Objectives
1. In the reactor excerpt, what diameter is given for the steel containment shell?
2. Please update the reactor excerpt from "The tall building" to "increase acoustic insulation.", replacing "generator building" with "turbine hall".
3. Continue the reactor excerpt from its last sentence.

The Reactor Unit I was being built by the Russians for $800-million, and as of early September 2001 was scheduled to be fully complete by early 2004.

The dome of the reactor building consisted of a cylindrical shell and hemispherical shell placed on top, each measuring a 60 meter diameter. The steel containment shell was spherical and measures 56 meters in diameter.

Much of the scaffolding that was present in previous imagery was had been removed as construction to the exterior of the dome was completed.

Much of the exterior remained unchanged from the original German designs including a gantry that was mounted to the outside of the dome and was designed to allow easy access for materials and parts to the reactor dome.

The tall building to the left of the dome was the generator building, which according to German design would contain horizontally and vertically arranged sections with a 1500 rpm saturated-steam condensing turbine-generator unit used for the generation of electricity, and one double-flow high presssure casing and three double-flow low pressure casings. Additionally, the external walls of the building are solid to increase acoustic insulation.

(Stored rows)
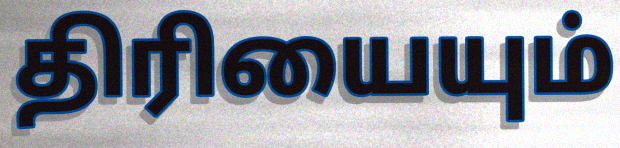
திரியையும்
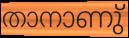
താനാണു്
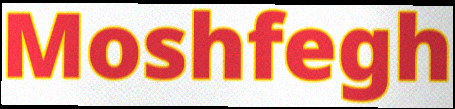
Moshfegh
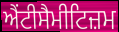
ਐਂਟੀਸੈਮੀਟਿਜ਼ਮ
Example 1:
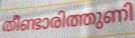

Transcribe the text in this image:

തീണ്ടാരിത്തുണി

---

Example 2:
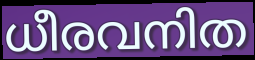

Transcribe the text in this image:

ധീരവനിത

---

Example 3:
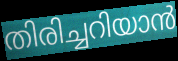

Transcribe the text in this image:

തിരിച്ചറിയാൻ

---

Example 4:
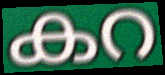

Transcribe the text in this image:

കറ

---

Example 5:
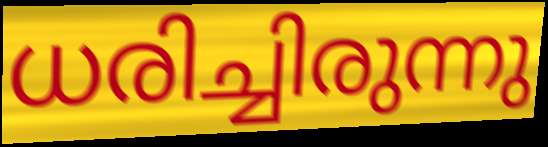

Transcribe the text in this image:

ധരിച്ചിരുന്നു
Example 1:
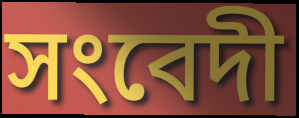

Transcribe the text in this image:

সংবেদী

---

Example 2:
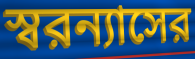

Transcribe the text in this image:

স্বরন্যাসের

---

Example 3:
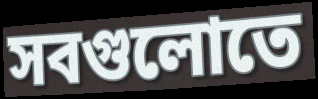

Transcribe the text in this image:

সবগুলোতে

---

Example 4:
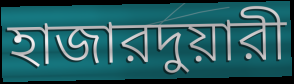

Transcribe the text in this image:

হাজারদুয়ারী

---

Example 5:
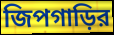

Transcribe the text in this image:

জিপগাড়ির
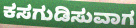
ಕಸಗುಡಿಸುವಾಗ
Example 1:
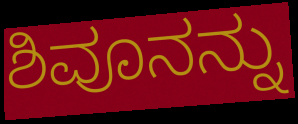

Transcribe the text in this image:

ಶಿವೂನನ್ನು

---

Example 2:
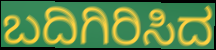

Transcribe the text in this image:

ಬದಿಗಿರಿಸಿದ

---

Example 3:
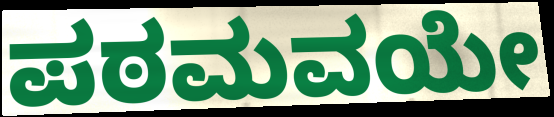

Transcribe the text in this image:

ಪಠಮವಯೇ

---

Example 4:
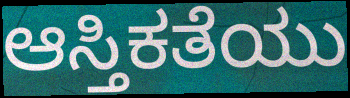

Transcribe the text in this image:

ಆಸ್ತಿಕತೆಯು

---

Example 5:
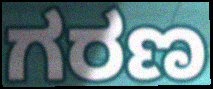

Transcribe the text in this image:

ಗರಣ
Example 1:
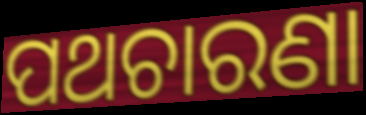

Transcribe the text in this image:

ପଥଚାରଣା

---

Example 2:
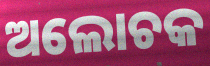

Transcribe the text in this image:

Answers to the exercises
1. 56 meters.

2.
The tall building to the left of the dome was the turbine hall, which according to German design would contain horizontally and vertically arranged sections with a 1500 rpm saturated-steam condensing turbine-generator unit used for the generation of electricity, and one double-flow high presssure casing and three double-flow low pressure casings. Additionally, the external walls of the building are solid to increase acoustic insulation.

3.
The building to the right of the dome contained workshops, stores, a water treatment plant, laboratory, welfare rooms, as well as the diesel emergency generators for Unit I.

Inside, the reactor building is divided into two containment areas, one formed by the steel containment and the other an outer containment shield. Both were high-pressure parts of the nuclear steam supply system and the spent fuel storage pool and the new fuel store. The German design called for the steel containment shell to be 56 meters in diameter and designed for a pressure of 5.7 bar, it was capable of absorbing the full equilibrium pressure in the case of a design basis accident. The outer shell acted as a barrier against direct radiation from the reactor building and as a protective shield for the reactor plant from ecternal impacts.